Vico Torriani était également très populaire. En plus de ses succès nationaux tels que «In der Schweiz» (1955), ce Grison chantait souvent les paradis de vacances («Ananas aus Caracas», 1957, «Kalkutta liegt am Ganges», 1960), entretenant ainsi une nostalgie du voyage qui peut être interprétée comme une réaction aux chants patriotiques de l’époque de la défense spirituelle du pays. Cette nostalgie du voyage était particulièrement marquée dans les groupes dits hawaïens. Ces groupes exotiques rencontraient un vif succès ici comme dans d’autres pays européens. Le phénomène des groupes hawaïens est presque oublié aujourd’hui, mais il est plus que marginal pour le rock’n’roll en Suisse. Les groupes tels que les Hula Hawaiians et les Tahiti Hawaiians bâlois jouaient par exemple de la musique des mers du Sud aussi fidèle que possible à l’original, à la guitare hawaïenne et au ukulélé, et se produisaient logiquement en portant des vêtements et des couronnes de fleurs Hula.

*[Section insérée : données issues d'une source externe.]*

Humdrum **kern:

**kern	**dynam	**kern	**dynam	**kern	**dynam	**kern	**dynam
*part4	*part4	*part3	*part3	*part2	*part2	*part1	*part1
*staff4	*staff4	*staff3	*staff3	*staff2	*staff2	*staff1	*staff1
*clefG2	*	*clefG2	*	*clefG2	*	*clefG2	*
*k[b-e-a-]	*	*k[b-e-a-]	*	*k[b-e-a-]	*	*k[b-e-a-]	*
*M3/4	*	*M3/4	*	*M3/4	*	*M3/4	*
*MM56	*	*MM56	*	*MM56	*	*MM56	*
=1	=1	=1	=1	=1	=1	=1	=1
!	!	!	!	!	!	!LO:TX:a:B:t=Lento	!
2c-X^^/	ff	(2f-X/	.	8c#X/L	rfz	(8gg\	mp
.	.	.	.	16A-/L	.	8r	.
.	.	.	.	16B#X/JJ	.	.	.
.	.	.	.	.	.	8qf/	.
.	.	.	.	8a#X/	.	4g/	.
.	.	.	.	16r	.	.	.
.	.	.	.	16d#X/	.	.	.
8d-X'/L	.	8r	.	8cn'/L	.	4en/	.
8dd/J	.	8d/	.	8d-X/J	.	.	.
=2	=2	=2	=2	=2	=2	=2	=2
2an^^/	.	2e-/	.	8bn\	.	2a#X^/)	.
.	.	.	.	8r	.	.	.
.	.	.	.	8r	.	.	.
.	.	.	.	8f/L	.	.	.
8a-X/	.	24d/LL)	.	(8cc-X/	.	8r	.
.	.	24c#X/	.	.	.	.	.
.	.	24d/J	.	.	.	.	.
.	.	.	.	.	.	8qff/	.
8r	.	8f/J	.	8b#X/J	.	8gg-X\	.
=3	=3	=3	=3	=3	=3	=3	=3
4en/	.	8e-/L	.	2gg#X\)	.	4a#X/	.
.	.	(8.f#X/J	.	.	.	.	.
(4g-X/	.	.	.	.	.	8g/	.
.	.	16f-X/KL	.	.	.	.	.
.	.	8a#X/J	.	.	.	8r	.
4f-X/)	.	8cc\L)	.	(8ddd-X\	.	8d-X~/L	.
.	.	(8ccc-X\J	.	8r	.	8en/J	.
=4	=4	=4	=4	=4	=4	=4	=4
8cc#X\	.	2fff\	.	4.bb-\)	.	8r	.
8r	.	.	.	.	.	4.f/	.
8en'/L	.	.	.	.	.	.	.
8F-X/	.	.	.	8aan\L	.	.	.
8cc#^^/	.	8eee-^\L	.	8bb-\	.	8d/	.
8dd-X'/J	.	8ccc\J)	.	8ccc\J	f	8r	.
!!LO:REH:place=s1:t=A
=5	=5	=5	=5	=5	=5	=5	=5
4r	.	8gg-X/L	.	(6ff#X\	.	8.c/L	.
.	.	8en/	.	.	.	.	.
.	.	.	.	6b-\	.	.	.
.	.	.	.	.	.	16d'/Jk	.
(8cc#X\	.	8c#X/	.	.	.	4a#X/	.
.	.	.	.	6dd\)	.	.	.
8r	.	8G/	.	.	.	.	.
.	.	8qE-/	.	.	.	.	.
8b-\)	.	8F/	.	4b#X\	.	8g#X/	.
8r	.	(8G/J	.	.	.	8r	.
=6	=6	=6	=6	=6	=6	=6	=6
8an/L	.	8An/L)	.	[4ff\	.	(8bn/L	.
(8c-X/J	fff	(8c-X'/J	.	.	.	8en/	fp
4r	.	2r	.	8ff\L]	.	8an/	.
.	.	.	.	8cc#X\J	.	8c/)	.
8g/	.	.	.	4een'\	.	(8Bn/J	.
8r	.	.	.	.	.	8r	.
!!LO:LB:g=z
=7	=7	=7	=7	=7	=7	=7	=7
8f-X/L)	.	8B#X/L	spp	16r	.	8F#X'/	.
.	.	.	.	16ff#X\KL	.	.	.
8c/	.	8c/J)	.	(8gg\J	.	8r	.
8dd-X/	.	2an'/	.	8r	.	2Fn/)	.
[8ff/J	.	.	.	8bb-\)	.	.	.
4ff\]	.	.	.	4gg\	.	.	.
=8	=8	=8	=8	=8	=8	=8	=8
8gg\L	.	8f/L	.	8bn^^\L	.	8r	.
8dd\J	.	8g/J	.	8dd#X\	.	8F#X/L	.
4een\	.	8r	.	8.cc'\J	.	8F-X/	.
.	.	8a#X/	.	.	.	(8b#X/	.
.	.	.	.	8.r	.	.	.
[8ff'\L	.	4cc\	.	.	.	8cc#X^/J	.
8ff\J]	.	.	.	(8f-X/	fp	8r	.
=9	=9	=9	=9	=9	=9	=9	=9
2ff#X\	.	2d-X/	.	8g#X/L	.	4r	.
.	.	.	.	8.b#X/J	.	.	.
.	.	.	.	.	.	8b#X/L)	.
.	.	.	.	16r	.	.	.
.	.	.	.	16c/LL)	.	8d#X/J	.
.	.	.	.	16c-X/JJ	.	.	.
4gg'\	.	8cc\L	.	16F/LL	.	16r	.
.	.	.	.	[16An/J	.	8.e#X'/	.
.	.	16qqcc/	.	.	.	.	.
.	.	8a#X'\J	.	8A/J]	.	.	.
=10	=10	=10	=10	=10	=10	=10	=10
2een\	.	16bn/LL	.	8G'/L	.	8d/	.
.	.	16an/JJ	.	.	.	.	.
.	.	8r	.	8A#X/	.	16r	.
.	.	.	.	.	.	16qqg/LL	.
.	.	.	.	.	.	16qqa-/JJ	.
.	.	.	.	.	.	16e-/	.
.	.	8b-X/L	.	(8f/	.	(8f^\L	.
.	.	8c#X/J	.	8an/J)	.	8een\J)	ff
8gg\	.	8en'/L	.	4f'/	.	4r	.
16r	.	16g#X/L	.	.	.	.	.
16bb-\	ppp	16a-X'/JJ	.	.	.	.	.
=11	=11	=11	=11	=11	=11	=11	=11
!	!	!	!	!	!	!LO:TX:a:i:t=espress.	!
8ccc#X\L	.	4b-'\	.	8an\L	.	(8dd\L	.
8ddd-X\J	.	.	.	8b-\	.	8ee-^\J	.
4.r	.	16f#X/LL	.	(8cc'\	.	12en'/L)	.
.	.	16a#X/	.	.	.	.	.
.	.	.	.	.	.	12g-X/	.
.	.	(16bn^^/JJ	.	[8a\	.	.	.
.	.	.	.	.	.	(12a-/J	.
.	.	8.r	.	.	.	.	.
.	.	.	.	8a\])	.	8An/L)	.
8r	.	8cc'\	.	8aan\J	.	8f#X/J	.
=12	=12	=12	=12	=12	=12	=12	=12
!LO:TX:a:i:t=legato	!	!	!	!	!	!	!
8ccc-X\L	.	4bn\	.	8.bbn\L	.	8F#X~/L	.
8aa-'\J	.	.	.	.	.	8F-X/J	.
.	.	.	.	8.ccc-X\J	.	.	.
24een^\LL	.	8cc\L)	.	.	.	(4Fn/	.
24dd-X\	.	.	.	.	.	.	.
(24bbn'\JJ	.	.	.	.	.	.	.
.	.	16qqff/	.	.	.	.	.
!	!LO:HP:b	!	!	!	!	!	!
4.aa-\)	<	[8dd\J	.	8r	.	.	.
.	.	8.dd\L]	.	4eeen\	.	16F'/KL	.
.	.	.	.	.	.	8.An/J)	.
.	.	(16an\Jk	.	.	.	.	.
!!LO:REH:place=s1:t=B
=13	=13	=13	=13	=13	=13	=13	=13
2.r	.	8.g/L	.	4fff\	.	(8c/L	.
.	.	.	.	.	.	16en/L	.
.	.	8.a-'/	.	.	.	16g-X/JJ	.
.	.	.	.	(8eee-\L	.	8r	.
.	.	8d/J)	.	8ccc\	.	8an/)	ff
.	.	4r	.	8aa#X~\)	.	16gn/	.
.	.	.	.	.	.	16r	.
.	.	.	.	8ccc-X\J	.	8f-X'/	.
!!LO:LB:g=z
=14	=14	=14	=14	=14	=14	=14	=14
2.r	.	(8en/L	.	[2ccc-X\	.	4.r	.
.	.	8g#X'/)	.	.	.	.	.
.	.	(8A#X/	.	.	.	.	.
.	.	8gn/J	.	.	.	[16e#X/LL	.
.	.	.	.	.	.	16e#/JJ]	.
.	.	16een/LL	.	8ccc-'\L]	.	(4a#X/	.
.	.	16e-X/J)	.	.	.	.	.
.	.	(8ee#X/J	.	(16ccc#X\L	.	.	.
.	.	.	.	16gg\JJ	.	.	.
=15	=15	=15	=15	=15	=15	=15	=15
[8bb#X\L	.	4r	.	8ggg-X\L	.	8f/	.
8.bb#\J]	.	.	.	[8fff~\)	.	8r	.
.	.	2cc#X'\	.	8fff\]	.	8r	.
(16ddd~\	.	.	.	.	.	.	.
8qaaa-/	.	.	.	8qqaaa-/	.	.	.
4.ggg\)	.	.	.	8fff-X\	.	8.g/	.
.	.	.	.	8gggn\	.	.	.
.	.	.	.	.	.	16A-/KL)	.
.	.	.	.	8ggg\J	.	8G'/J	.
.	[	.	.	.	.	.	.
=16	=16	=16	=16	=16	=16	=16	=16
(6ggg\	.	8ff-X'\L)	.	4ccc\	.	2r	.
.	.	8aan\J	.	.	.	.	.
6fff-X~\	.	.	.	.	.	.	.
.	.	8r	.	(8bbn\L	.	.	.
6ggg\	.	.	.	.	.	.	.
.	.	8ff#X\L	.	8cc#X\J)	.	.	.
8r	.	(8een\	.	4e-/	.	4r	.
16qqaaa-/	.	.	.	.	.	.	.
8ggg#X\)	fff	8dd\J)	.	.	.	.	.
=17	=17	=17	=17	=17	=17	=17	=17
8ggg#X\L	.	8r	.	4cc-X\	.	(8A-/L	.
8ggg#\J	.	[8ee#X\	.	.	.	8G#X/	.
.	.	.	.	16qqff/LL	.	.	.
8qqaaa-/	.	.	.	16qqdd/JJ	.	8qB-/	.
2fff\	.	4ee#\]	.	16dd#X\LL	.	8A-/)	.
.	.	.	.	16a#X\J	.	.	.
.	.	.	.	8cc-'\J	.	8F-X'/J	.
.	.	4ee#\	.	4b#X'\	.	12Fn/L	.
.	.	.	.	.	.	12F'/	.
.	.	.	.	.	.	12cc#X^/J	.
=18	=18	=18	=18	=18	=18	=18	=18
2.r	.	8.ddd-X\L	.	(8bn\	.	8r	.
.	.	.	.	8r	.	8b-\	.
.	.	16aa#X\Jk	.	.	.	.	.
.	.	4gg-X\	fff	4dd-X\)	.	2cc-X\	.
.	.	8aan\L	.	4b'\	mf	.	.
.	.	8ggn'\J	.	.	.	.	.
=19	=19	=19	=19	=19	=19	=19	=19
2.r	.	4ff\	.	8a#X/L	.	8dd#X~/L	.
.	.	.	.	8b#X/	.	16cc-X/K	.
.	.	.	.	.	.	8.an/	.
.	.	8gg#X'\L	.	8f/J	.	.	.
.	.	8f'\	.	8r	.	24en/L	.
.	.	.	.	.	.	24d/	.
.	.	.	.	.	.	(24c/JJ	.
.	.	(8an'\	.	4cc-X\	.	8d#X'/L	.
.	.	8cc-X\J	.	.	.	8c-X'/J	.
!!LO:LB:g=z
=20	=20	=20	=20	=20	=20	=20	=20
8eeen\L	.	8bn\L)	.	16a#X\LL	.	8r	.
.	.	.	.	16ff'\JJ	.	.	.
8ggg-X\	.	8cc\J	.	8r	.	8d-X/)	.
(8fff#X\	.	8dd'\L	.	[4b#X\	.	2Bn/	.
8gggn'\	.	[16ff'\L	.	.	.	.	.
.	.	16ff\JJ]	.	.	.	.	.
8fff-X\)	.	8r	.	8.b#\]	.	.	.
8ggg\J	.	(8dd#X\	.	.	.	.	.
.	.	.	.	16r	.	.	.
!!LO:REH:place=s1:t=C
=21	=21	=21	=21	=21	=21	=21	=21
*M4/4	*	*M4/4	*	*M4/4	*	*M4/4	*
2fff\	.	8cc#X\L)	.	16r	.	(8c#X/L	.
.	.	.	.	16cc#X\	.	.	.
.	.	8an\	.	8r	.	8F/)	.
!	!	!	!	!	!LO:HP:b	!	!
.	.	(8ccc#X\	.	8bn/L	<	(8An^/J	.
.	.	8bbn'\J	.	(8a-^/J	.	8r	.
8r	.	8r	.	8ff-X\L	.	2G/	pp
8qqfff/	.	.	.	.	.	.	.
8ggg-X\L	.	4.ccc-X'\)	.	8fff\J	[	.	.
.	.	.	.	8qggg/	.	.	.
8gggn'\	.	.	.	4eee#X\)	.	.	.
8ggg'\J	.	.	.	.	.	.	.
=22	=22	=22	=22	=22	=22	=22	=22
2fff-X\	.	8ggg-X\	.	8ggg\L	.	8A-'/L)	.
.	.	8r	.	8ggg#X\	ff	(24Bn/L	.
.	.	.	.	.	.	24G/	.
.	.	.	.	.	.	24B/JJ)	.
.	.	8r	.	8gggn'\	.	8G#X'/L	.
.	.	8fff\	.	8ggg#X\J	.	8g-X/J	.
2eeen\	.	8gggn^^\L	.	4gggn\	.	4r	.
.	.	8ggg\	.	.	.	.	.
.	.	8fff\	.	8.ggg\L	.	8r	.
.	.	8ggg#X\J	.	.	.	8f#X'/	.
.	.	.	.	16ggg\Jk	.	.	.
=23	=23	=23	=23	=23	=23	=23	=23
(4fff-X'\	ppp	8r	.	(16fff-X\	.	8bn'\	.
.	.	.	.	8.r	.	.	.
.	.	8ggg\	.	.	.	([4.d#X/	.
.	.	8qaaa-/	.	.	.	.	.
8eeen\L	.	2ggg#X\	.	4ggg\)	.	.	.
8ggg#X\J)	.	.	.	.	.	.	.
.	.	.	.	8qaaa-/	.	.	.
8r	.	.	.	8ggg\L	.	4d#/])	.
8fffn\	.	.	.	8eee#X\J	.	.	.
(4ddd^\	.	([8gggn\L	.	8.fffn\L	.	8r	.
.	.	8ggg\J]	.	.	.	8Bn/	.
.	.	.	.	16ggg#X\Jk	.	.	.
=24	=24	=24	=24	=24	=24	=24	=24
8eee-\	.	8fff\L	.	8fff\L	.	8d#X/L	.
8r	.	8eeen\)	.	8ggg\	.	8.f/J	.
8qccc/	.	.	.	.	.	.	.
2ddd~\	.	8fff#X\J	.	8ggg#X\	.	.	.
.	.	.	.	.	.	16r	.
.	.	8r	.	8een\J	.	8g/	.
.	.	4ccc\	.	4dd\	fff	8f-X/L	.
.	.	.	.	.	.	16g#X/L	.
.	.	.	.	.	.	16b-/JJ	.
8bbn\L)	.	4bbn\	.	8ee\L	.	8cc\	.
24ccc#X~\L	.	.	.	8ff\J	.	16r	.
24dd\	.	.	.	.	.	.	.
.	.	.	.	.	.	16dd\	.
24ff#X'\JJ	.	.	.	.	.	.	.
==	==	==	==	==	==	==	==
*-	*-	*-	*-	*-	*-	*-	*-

Le premier véritable chanteur de rock’n’roll suisse était romand
Les groupes hawaïens ont fait exploser les frontières entre les styles et ont aussi été les premiers à intégrer des éléments du rock’n’roll à leur musique. En 1957, les Hula Hawaiian ont sorti le morceau instrumental «Chimpanzee Rock»: c’était le premier tube de rock’n’roll suisse. Les Tahiti Hawaiians ont suivi en 1958 avec leur version vocale de «Giddy Up A Ding Dong». Les Honolulu Girls, le premier «Girlgroup» suisse, étaient également issues de l’entourage des Hula Hawaiians. Il s’agissait de quatre jeunes élèves des Hula Hawaiians, qui ont formé leur groupe à la fin des années 1950 et enregistré en 1960 le titre «Honolulu Rock», un morceau instrumental de rock’n’roll mêlant guitare hawaïenne, guitare de jazz, ukulélé et basse. Le succès de ces groupes hawaïens est resté modeste, mais leur valeur historique n’en est que plus grande. Ils ont été les premiers groupes suisses à s’imprégner de l’esprit du rock’n’roll de manière crédible et authentique.
La principale raison du rejet du rock’n’roll en Suisse était probablement d’ordre socio-structurel. En effet, le rock’n’roll, comme plus tard la musique beat et rock, était considéré comme la musique des personnes défavorisées et de la classe ouvrière. Les jeunes issus de la classe moyenne bourgeoise et petite-bourgeoise, qui était particulièrement marquée à l’époque en Suisse, ne pouvaient guère s’identifier à cette musique. Le rock’n’roll est resté en Suisse un phénomène minoritaire, de nombreux musiciens refusant cette nouvelle musique. Quasiment aucun musicien sérieux de jazz ou de divertissement ne daignait jouer cette musique inédite et primitive.
Très peu de musiciens se sont donc inspirés de cette nouvelle musique venue d’Amérique. Mais il y en a eu. Le premier véritable chanteur de rock’n’roll suisse était romand. Ce chanteur de Lausanne était un binational helvético-colombien du nom de Gabriel Uribe. Sous son nom d’artiste Gabriel Dalar, il a enregistré plusieurs chansons en 1958, notamment «39 de fièvre», une adaptation française du tube américain «Fever», dont le texte a été écrit par Boris Vian lui-même. Cet auteur culte, chanteur et musicien de jazz était également à l’époque directeur artistique chez Philips à Paris. Gabriel Dalar, né en 1936, a connu un certain succès en France, mais il s’est rapidement retiré de la scène. Le premier véritable chanteur de rock’n’roll suisse a disparu sans laisser de trace.
Stefan Künzli est chroniqueur musical chez CH Media et auteur du livre «Schweizer Rock Pioniere – Eine Spurensuche in den rebellischen Gründerjahren» (paru aux éditions Zytglogge).